From shared transport, such as Swapfiets and Greenwheels, to circular construction and alternative housing. Major societal developments are following each other in rapid succession and are having a major impact on our society. How do we properly record agreements on these matters and how do we ensure adequate consumer protection? Harriët Schelhaas, Professor of Private Law and Dean of Erasmus School of Law, and Josje de Vogel, Assistant Professor of Private Law at Erasmus School of Law, researched this and presented their preliminary advice to the Association for the Comparative Study of Belgian and Dutch Law on Friday 21 November at the University of Antwerp.
By comparing the legal systems of Belgium and the Netherlands, the Association seeks to gain a deeper understanding of public, private and criminal law in order to improve the law. What recommendations do Schelhaas and De Vogel make to bring contract law more in line with major societal developments?
Before an audience of members of the Belgian Court of Cassation, advocates general of the Dutch Supreme Court, solicitors, professors and researchers, Schelhaas and De Vogel defended their Preliminary Advice, together with the researchers who researched this from a Belgian perspective. De Vogel explains: “In our preliminary advice, we examined how special contracts should be classified legally, a question that is becoming increasingly complex due to new business models, digitisation and changing market practices. Our analysis shows that the classification of agreements can only function properly when the focus is not on the label that the parties attach to their contract, but on the actual agreements and the function that the contract fulfils in practice.”
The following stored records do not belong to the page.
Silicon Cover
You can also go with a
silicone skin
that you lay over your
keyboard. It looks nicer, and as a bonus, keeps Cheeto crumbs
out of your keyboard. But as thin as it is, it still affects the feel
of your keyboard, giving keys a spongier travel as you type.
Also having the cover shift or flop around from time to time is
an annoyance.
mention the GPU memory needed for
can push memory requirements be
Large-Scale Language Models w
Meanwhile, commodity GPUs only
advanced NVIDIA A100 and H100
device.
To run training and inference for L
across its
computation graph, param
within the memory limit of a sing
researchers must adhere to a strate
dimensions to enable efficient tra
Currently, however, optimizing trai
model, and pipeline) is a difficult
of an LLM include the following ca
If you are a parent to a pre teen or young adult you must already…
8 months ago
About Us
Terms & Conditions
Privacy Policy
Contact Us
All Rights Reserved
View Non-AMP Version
Traditional forms no longer adequate
However, this is not always the case: "We see that societal and economic developments are leading to new qualification problems. In some cases, such as servitisation or circular construction, traditional contract types such as purchase or contracting are simply no longer appropriate for the service-oriented and long-term forms of cooperation that arise in practice. Current legislation falls short in this regard and additional protection should be provided. There are also situations in which the legal definition does apply, but is deliberately left out of consideration. This applies, for example, to private leasing or post-payment services such as ‘buy now, pay later’, which essentially fall under the protective consumer credit regulations, but are largely excluded from them. New legislation will partially correct these inconsistencies. In addition, there are situations in which the old definition is still usable, provided that it is applied functionally. This applies, for example, to platform work or new forms of construction, where the essence of the contractual relationship must be leading in order to prevent protective rules from being circumvented too easily," according to Schelhaas and De Vogel.
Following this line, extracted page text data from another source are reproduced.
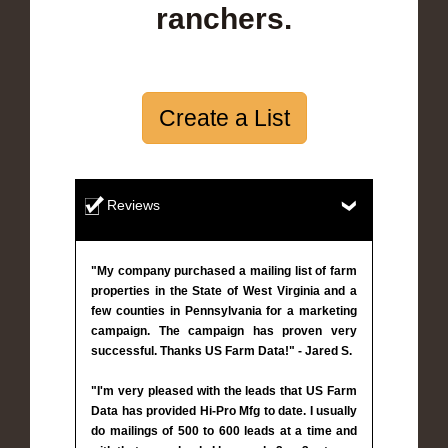
ranchers.
Create a List
Reviews
"My company purchased a mailing list of farm
properties in the State of West Virginia and a
few counties in Pennsylvania for a marketing
campaign. The campaign has proven very
successful. Thanks US Farm Data!" - Jared S.
"I'm very pleased with the leads that US Farm
Data has provided Hi-Pro Mfg to date. I usually
do mailings of 500 to 600 leads at a time and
Time for flexible private law in current times
The core of the preliminary advice is that private law must remain sufficiently flexible to keep up with these developments, but at the same time must provide clear frameworks to prevent circumvention. “Ultimately, it is about ensuring that the law reflects the reality of modern contracts: by looking at the actual nature of the contractual relationship, contract law remains fair and future-proof even in times of rapid change. We have provided some techniques for this.”
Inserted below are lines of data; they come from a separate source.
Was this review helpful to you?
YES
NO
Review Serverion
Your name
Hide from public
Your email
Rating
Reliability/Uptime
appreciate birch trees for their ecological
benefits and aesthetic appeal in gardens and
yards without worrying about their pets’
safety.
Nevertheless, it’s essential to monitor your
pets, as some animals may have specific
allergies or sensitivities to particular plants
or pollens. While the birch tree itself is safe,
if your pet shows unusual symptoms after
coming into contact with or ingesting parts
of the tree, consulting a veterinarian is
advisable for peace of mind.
This conclusion is in line with the Belgian perspective of the preliminary advice, written against the backdrop of the new Belgian Civil Code, although Belgian law is much more restrictive than Dutch law. In Belgium, too, it appears that the traditional way of qualifying contracts is no longer sufficient for modern, hybrid agreements. Like Schelhaas and De Vogel, the Belgian authors emphasise that qualification should primarily be a tool to ensure that mandatory protection rules actually work and that the protective purpose of the rules must be taken into account. “In this way, both legal systems are moving towards a realistic, goal-oriented approach to contract classification,” according to Schelhaas and De Vogel.
Contracts that reflect societal reality
During the deliberations on the preliminary advice in Antwerp, it became clear once again that qualification is not an end in itself, but a tool for effectively applying mandatory law, including to new social phenomena. “By striking the right balance between legal certainty and legal protection, these insights can contribute to a society in which, for example, consumers and other vulnerable parties are better protected, even in a rapidly changing economic and digital reality. In this way, the qualification of contracts is more in line with societal reality,” Schelhaas and De Vogel conclude in their preliminary advice.